There are many ways to ride a wave using surprisingly more surf craft than one could imagine. But can the Laser Olympic sailboat do it?

We've seen people taking on swells with the most unusual and unexpected types of wave-riding vehicles: doors, tables, wooden planks, ice sheets, ironing boards, and even televisions.

However, catching waves with sailboats is a different league.

Sailing boats are heavy and harder to steer and control than a standard surfboard. Obviously, right?

It depends.

The World's Most Popular One-Design Sailboat

Take the famous single-handed, one-design Laser, also known as the ILCA dinghy.

The boat weighs approximately 59 kilograms (130 pounds). The hull is 4.23 meters (13.875 feet) in length, with a beam (width) of 1.42 meters (4.658 feet).

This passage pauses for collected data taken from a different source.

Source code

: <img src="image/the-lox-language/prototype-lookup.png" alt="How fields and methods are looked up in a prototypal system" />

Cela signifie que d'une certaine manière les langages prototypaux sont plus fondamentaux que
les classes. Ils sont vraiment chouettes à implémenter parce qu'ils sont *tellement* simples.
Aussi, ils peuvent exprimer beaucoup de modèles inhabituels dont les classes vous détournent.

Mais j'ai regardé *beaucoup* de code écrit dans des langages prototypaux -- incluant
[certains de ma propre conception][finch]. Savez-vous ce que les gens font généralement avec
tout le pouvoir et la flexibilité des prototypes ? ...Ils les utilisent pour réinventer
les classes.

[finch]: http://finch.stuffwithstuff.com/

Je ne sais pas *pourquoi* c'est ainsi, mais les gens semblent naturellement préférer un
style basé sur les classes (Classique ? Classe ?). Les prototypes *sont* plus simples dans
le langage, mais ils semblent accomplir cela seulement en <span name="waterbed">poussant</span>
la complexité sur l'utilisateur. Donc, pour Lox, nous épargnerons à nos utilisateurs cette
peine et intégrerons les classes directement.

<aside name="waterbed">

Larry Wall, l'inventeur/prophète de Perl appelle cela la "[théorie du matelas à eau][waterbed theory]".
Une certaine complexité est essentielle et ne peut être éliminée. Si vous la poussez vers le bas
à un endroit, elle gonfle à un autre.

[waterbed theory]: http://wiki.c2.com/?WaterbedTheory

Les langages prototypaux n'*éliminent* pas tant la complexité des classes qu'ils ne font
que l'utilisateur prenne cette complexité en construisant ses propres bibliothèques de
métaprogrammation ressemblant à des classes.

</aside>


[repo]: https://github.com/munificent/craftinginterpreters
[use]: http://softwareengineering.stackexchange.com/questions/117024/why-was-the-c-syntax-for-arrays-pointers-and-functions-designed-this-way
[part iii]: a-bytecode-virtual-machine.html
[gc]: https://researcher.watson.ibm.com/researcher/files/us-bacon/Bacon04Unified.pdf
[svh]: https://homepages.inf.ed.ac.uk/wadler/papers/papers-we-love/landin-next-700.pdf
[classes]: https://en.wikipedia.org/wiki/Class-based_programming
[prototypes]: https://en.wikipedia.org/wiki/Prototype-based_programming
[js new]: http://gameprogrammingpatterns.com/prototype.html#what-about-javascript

It is equipped with a daggerboard and a kick-up rudder, allowing for efficient sailing in various wind conditions.

The standard rig has a sail area of approximately 7.06 square meters (76 square feet).

While sailing the Laser, there are a lot of things to do simultaneously.

The Laser sailboat was designed in 1969 by Canadian Bruce Kirby and American industrial designer Ian Bruce.

Initially conceived as a simple boat that could be carried on a car roof, it quickly became popular due to its straightforward design, affordability, and ease of use.

The prototype, initially called the "Weekender," was later renamed the "Laser," reflecting its sleek and fast design.

The International Laser Class Association (ILCA) gained significant recognition when it was selected as an Olympic class in 1996, further solidifying its status in competitive sailing.

The Laser is one of the most popular single-handed dinghies in the world, with over 215,000 boats built.

It has active fleets in many countries and is sailed by people of all ages.

Laser Surfing

One thing is riding a Laser sailboat in unbroken swells in an open ocean.

Another thing is taking this dinghy along with the mast and sail into near-shore surf breaks in six-foot conditions and share the lineup with shortboard surfers.

Two Olympic ILCA sailors have done it with impressive results.

One of them is Aruban Laser specialist Just van Aanholt, who published a compilation of his wave-riding skills at Scheveningen, Netherlands, and Islote the Lobos, Canary Islands.

It's impressive how this Olympic sailor manages to keep his boat on an optimal surf line without capsizing or digging the bow underwater.

Most of the time, we are sailing and surfing waves far out at sea, but occasionally, for fun, we surf the bigger waves closer to shore when the conditions are nice," van Aanholt told SurferToday.

"Surfing those waves is similar to normal surfing, where you want to position yourself in a way that you are near the peak but not too close."

"We accelerate by pulling in the sail, which is called a pump and once you have speed, you want to tighten your sail because the wind direction changes (similar to when you put your hand outside of the car, the wind is always coming from the front), the nice thing about having the sail is that you still have acceleration so you can easily change direction."

"I also always like to put up my centerboard a bit so that there is not too much resistance when I am a bit on the side of the wave."

"The key is to get off the wave before the whitewash, so I like to position myself a bit away from the peak."

"But if occasionally I do end up in the whitewash, I just go with it and focus on keeping the boat flat."

"The feeling of surfing waves in a Laser is amazing as you are able to surf it for a long time."

Then, there's the infamous video featuring Brazilian sailor Mateus Tavares taking on overhead waves at Farol da Barra near Salvador da Bahia, Brazil.

Tavares casually sails over incoming swells before turning around and dropping into the critical section, where the wave crests start to crumble.

Imagine a point break for dinghies. And now, imagine filling a sail with wind instead of arm power to propel you into a wave.

It takes skills and a lot of confidence.